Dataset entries
►

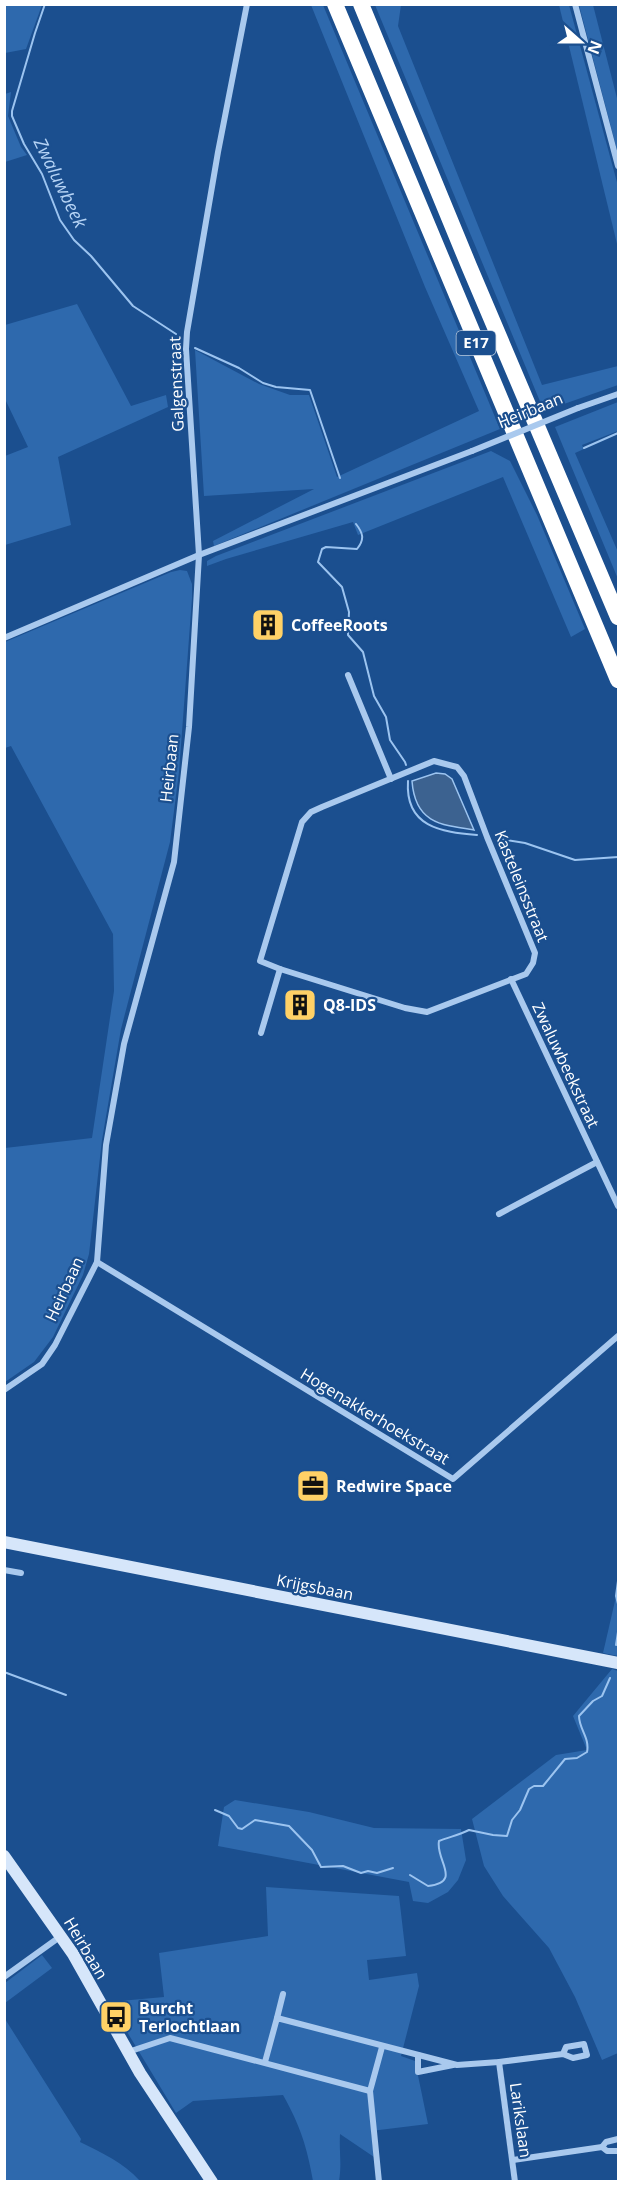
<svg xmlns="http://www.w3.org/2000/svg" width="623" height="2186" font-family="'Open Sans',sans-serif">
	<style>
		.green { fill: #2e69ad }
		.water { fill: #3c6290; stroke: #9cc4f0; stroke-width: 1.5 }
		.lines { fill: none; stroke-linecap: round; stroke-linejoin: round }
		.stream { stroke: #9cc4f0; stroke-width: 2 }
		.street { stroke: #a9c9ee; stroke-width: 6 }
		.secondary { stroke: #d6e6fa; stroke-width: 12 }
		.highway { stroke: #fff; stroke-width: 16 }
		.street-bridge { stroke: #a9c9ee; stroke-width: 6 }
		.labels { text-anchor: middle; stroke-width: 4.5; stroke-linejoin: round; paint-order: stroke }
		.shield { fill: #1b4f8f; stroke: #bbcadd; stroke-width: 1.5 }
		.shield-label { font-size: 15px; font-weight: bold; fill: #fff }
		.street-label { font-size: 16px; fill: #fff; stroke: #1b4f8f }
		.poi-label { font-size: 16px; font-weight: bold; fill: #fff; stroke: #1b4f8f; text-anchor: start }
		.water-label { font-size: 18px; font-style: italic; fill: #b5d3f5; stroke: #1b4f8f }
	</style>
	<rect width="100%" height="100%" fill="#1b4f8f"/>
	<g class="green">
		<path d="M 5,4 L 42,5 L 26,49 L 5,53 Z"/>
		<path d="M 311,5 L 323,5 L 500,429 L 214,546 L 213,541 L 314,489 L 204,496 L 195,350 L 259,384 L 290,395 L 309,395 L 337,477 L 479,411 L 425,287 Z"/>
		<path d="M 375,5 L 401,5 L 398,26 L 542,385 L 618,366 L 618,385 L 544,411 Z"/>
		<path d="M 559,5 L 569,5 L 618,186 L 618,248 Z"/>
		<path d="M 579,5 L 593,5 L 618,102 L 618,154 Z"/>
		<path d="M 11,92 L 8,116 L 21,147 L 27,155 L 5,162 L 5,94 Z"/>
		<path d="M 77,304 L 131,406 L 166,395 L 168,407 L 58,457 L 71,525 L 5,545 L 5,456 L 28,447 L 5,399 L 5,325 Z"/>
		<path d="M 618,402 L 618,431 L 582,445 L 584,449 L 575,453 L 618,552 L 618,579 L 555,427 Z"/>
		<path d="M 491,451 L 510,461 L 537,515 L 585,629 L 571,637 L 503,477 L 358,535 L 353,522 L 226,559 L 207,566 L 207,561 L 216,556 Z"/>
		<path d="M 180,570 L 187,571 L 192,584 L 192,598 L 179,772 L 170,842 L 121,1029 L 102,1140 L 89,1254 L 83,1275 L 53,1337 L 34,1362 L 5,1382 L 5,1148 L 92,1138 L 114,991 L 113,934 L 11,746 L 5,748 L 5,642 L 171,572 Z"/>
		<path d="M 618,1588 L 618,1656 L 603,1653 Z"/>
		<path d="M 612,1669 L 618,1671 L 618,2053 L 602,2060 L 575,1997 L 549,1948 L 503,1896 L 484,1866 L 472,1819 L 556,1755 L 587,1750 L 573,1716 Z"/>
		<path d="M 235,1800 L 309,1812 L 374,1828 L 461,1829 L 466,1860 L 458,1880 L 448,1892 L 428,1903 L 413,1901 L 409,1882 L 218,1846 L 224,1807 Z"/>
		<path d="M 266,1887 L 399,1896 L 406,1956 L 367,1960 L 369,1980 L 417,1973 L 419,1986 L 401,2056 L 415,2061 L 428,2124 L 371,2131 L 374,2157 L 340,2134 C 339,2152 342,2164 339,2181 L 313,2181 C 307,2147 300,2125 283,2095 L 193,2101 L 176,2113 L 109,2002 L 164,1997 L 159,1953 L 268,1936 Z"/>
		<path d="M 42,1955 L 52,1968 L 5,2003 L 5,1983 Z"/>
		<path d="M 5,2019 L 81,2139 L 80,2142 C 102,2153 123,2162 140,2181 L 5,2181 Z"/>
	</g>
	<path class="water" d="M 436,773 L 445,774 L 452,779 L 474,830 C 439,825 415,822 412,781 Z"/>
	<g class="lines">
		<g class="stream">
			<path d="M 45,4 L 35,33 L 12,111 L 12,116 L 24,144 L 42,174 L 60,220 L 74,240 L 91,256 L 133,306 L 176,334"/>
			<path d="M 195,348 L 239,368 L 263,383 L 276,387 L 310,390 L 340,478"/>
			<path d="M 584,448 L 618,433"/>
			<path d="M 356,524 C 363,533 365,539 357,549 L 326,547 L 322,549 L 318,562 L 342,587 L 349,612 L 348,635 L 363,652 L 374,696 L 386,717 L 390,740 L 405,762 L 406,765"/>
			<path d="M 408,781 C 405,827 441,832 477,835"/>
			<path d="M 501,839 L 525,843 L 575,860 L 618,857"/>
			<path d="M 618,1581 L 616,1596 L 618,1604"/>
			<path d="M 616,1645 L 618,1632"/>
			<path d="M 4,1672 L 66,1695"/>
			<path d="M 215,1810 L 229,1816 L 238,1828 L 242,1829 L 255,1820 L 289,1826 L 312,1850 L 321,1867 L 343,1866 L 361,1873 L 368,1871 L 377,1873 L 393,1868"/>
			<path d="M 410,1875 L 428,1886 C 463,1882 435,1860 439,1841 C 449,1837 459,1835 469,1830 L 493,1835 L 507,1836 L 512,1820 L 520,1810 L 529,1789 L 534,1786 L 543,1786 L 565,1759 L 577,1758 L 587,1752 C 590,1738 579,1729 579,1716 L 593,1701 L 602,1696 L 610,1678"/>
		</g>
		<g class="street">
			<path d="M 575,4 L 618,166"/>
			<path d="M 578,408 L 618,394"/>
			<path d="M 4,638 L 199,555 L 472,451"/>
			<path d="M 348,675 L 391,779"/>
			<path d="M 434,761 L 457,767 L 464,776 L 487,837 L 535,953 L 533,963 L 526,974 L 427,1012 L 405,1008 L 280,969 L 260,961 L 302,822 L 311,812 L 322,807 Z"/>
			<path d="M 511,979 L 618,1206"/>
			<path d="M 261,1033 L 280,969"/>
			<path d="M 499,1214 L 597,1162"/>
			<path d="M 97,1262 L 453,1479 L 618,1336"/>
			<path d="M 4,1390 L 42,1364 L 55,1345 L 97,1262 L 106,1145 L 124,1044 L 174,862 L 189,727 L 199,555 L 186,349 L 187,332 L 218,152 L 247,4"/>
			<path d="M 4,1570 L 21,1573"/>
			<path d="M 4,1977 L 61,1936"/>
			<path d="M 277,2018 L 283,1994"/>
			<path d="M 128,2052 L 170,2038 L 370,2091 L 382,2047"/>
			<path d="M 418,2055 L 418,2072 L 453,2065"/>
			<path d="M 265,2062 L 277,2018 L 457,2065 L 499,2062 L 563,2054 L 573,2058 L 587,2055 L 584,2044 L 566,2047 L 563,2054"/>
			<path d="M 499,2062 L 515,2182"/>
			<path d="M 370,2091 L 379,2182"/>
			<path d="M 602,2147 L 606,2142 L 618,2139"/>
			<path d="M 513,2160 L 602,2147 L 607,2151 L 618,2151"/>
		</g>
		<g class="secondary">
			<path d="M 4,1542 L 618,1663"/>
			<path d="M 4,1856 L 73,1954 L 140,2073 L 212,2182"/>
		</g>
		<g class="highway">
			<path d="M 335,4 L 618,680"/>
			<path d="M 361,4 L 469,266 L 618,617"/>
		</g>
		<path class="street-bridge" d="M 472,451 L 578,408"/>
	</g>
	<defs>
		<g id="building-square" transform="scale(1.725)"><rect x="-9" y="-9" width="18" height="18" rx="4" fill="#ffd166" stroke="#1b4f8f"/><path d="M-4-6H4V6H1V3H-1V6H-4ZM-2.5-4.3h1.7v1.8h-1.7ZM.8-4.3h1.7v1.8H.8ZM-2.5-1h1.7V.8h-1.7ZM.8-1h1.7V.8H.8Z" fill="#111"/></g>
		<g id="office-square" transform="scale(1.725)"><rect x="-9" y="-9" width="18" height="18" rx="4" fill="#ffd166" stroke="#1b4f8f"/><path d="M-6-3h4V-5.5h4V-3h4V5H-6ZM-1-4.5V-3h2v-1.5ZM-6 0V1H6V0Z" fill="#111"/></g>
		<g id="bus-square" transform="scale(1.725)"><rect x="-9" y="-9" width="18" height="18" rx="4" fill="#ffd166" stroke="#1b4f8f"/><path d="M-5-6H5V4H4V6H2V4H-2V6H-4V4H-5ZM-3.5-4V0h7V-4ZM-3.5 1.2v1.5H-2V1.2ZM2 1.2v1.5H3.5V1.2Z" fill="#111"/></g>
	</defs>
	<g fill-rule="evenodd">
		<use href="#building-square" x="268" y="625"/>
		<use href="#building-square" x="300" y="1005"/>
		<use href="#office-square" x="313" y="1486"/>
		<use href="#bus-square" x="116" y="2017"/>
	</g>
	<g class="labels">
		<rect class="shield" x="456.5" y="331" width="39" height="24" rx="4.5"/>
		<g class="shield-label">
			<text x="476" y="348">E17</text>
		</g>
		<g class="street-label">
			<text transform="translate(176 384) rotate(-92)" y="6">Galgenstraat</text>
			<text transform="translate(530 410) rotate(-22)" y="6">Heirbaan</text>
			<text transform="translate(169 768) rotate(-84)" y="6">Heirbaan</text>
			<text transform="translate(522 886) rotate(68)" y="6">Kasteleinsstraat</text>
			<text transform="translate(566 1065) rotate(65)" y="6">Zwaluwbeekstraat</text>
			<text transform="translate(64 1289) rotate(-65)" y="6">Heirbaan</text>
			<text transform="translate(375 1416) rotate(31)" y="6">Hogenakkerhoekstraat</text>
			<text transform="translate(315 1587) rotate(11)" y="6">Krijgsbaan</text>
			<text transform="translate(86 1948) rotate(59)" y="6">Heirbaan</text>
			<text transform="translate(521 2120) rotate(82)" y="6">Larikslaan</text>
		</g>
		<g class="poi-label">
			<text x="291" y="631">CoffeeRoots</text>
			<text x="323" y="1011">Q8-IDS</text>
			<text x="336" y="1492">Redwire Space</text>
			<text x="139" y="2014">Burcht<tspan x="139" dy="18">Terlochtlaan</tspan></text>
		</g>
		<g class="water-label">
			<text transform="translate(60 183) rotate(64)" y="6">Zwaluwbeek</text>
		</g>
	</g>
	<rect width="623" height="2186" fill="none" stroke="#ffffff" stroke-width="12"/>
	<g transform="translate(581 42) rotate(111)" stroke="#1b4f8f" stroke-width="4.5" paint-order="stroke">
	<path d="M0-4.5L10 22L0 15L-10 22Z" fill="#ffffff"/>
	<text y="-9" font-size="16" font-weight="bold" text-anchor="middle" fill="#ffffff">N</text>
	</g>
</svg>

◄

REQUIREMENT: Wherever a line in the data above holds "lines", copy that line.

RESPONSE FOR THIS EXERCISE:
		.lines { fill: none; stroke-linecap: round; stroke-linejoin: round }
	<g class="lines">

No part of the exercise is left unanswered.